# What needs to be done
Print each entry in full, word for word, with no pictures in the result.

Transcribed page contents
=== Section Start ===

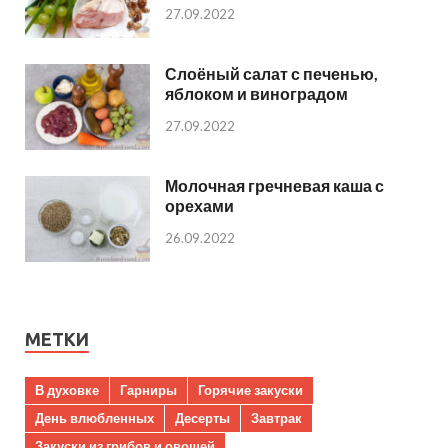
27.09.2022
Слоёный салат с печенью,
яблоком и виноградом
27.09.2022
Молочная гречневая каша с
орехами
26.09.2022
МЕТКИ
В духовке
Гарниры
Горячие закуски
День влюбленных
Десерты
Завтрак
Закуски из грибов и овощей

=== Section End ===

# Response area
27.09.2022
Слоёный салат с печенью,
яблоком и виноградом
27.09.2022
Молочная гречневая каша с
орехами
26.09.2022
МЕТКИ
В духовке
Гарниры
Горячие закуски
День влюбленных
Десерты
Завтрак
Закуски из грибов и овощей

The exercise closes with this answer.